Yemeksepeti CEO’su Mert Baki, araştırma ile ilgili şunları söyledi: “Yemeksepeti olarak, insanların hayatın koşturmacası içinde kendilerine ayırdıkları o değerli anlarda bir mola noktası, bir ‘keyfe kaçış aracı’ olmayı hedefliyoruz. Misyonumuz, sadece bir tıkla yemek ulaştırmanın ötesine geçerek, kullanıcılarımızın yüzünde bir tebessüm oluşturmak ve ‘Keyfin Yerine Gelsin’ mottomuzun içini her geçen gün daha da anlamlı kılmak. Araştırma, Türk insanının keyif anlayışının ne kadar kişisel, anlık ve ulaşılabilir olduğunu gözler önüne sererken, bizlere de bu keyif anlarını daha iyi anlama ve ekosistemimizdeki tüm paydaşlarla birlikte bu deneyimi zenginleştirme yolunda değerli içgörüler sunuyor. Temel felsefemiz, insanların hayatına dokunduğumuz her anda onlara gerçekten iyi hissettirmek ve keyiflerini yerine getirmek üzerine kurulu.”
Çay/kahve içmenin keyfi hiç değişmiyor
Araştırma, Türk insanının keyif arayışında modern “wellness” trendlerinden ziyade kültürel kodlara bağlı kaldığını ortaya koyuyor. “Çay/kahve içmek, televizyon izlemek ve aileyle vakit geçirmek” üçlüsü, Türkiye’nin adeta “iyi hissetme” formülü olarak tanımlanıyor. Egzersiz yapmak katılımcıların %74’ü için stresi azaltırken, televizyon izlemek %85 ile daha çok keyif veren bir aktivite olarak belirtiliyor.
Peki, hafta sonları ne yapıyoruz?
Hafta sonu alışkanlıkları, bireylerin yaşam tarzlarına göre farklılık gösteriyor. Çocuklu bireyler için aile zamanı (%65) öncelikliyken, çocuksuzlar kişisel zamana (%60) yöneliyor. Kadınlar ve 25-44 yaş arası bireylerin keyif verici sosyal aktivitelerde daha aktif olduğu gözlemleniyor.
Bir de keyfi baltalayanlar var…
Ekonomik belirsizlik, güvenlik kaygıları ve gelecek endişesi gibi toplumsal sorunlar keyfi baltalayan önemli etkenler arasında sıralanıyor. Özellikle kadınlar ve genç yetişkinlerin (25-34 yaş) bu toplumsal ağırlığı daha yoğun hissettiği ve bu nedenle daha aktif bir şekilde keyif arayışına girdiği belirtiliyor. Geçmişe özlem de dikkat çekici bir bulgu; katılımcıların %74’ü çocukluklarında kendilerini daha özgür hissettiklerini, %78’i ise çocukluklarının bugünden daha keyifli geçtiğini ifade ediyor.
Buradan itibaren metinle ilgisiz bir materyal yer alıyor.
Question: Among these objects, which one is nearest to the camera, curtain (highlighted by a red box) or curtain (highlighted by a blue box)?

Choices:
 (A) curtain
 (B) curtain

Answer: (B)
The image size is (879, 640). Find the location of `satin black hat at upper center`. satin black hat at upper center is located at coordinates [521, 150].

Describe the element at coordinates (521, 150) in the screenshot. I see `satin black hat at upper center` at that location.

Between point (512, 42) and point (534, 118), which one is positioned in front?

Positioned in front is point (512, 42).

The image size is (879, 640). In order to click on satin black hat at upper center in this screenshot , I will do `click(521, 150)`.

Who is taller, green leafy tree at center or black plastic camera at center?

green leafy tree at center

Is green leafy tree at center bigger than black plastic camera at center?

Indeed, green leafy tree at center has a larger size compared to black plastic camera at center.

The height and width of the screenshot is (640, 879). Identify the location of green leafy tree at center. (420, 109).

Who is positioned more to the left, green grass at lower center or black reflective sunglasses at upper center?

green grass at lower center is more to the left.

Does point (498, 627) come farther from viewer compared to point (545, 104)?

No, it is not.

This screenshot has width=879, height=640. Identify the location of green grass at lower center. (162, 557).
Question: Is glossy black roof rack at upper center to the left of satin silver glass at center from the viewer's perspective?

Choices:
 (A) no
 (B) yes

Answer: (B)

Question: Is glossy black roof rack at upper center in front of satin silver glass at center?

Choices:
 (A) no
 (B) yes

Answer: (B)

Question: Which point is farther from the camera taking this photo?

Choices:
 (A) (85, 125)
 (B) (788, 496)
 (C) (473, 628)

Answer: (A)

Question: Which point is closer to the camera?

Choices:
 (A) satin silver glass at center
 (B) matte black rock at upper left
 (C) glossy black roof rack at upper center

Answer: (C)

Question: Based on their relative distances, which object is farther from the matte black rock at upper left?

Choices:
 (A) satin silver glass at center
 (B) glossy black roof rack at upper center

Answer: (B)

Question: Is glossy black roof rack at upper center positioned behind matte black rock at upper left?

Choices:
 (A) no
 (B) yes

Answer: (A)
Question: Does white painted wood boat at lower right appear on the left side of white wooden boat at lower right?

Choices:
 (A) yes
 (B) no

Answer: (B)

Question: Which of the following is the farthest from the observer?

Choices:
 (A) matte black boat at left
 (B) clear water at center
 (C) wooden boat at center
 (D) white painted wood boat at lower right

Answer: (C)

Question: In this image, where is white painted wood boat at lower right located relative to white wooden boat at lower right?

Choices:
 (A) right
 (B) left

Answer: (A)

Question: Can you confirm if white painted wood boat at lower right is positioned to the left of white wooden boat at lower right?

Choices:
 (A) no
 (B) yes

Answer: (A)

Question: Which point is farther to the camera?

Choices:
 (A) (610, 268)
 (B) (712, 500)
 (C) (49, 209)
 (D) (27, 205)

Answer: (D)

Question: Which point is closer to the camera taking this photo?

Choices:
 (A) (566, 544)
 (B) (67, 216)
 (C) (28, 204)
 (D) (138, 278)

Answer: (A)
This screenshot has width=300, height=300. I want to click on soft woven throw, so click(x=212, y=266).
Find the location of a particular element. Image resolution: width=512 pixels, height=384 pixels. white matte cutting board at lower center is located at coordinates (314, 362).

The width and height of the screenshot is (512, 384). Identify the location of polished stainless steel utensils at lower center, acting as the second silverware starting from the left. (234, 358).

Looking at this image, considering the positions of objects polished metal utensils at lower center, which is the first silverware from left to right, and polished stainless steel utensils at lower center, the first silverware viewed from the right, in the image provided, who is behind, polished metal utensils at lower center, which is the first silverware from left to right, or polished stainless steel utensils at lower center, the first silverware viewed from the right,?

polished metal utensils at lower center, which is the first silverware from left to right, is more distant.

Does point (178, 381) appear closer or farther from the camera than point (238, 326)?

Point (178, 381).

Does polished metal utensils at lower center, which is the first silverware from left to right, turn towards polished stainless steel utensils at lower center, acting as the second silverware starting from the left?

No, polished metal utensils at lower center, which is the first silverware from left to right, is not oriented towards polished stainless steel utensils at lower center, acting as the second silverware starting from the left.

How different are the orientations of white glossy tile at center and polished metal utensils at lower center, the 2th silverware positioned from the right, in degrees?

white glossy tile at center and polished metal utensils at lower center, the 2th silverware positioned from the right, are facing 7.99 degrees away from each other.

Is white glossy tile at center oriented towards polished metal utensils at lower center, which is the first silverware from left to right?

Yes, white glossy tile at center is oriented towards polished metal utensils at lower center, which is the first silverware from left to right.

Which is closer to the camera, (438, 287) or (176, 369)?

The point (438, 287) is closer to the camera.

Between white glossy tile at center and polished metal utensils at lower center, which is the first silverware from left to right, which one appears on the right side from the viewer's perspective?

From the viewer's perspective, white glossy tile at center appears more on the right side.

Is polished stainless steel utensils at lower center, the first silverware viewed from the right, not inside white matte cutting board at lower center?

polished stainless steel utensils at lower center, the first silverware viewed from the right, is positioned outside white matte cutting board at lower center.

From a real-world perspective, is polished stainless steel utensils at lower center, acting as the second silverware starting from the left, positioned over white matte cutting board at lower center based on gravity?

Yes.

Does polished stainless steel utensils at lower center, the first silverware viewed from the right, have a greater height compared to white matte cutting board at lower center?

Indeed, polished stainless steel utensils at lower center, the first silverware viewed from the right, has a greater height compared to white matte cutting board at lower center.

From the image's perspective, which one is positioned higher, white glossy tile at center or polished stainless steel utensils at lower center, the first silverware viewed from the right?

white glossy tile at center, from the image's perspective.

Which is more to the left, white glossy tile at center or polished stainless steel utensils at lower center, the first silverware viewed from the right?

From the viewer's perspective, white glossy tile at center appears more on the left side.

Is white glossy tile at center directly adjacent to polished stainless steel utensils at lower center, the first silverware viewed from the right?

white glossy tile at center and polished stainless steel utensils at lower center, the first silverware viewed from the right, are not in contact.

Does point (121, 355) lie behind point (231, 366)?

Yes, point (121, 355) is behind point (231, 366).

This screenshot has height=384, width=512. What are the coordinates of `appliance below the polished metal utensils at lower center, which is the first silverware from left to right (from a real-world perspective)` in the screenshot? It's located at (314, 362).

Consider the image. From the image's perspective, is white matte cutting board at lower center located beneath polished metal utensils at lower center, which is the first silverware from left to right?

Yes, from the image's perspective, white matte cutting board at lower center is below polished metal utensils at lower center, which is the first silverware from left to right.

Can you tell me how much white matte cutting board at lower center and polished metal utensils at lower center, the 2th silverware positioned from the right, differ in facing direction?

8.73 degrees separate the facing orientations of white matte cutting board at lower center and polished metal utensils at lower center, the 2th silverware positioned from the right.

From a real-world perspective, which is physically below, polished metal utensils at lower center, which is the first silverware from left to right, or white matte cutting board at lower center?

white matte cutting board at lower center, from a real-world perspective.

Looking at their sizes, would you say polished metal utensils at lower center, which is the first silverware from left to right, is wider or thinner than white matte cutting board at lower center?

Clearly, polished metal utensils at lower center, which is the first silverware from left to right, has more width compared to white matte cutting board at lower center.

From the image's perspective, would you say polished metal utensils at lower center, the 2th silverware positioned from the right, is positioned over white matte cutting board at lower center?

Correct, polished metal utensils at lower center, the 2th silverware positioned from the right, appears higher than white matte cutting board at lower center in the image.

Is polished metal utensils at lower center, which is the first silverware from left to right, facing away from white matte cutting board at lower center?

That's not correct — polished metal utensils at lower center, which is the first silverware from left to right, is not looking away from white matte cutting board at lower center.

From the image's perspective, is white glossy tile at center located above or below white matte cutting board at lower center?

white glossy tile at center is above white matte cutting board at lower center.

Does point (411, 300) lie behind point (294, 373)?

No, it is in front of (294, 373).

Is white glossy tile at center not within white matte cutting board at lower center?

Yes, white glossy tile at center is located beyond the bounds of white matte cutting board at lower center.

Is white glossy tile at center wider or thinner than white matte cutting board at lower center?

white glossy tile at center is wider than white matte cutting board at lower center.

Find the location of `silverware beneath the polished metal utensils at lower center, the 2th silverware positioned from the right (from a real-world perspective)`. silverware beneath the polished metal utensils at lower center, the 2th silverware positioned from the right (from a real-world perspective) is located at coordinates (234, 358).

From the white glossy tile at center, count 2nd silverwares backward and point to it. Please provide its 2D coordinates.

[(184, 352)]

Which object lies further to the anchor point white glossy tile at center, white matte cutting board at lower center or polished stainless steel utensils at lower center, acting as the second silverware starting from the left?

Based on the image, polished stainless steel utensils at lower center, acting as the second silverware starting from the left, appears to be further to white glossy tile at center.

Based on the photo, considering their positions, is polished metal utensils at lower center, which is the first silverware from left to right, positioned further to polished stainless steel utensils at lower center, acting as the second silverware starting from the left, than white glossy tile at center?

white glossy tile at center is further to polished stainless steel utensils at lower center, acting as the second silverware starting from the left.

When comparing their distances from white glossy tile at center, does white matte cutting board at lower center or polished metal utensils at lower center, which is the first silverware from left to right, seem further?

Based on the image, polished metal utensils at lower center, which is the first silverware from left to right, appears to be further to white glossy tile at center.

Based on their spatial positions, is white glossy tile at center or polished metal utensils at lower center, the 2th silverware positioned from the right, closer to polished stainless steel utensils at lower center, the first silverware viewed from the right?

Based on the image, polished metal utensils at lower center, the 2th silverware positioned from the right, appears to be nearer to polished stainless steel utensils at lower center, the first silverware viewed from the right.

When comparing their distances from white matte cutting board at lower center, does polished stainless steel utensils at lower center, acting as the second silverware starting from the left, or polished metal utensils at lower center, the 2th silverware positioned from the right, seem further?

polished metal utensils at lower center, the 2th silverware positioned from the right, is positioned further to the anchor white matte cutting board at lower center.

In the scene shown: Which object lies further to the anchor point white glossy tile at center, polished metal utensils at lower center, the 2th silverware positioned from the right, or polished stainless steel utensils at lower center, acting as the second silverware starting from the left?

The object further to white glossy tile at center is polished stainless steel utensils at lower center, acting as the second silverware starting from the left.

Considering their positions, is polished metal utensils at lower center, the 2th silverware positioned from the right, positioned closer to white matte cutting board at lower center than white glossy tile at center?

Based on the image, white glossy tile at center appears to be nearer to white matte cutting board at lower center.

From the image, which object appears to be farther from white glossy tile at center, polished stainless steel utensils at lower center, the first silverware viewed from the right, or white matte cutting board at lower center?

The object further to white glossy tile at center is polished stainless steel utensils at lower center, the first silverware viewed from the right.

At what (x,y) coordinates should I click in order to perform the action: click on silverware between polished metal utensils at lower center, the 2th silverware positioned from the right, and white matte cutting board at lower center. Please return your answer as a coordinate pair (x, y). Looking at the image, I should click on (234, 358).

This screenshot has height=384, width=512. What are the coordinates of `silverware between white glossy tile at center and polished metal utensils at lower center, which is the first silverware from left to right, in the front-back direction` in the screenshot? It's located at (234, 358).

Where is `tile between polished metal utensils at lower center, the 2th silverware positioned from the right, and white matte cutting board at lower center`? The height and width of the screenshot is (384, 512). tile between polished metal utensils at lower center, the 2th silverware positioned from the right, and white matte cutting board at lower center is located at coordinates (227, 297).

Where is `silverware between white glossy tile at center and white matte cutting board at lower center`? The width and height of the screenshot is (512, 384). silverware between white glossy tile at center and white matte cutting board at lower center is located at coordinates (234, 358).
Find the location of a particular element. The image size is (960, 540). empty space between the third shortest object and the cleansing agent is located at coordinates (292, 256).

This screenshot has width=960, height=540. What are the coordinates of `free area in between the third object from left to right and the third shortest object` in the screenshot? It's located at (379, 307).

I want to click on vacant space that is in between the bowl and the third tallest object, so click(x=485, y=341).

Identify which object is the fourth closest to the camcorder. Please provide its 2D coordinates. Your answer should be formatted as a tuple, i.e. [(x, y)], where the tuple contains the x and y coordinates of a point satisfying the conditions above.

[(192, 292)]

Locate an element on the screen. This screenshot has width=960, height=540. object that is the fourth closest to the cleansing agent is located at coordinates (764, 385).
Yemek sipariş etme sürecinden bile keyif alıyoruz...
Araştırmaya göre, Türk halkı için yemek siparişi vermek, pratikliğin ötesinde duygusal bir öz bakım jesti anlamına geliyor. Katılımcıların %67’si yemek sipariş etme sürecinden keyif alıyor. Sipariş verme nedenleri arasında “keyifli olmak ve kendini ödüllendirmek istemek”, %56 ile başı çekiyor.
Kebaptan asla vazgeçmiyoruz
Sipariş edilen yiyecekler arasında en çok keyif verenler ise kebap (%38), hamburger (%19) ve pizza (%16) olarak sıralanıyor. Pizza daha çok sosyal ortamlarda tercih edilirken, hamburgerin yalnızken yenen bir yiyecek olduğu görülüyor. Tatlılar ise bir zorunluluktan ziyade, yalnızca keyif ve haz almak için tüketiliyor.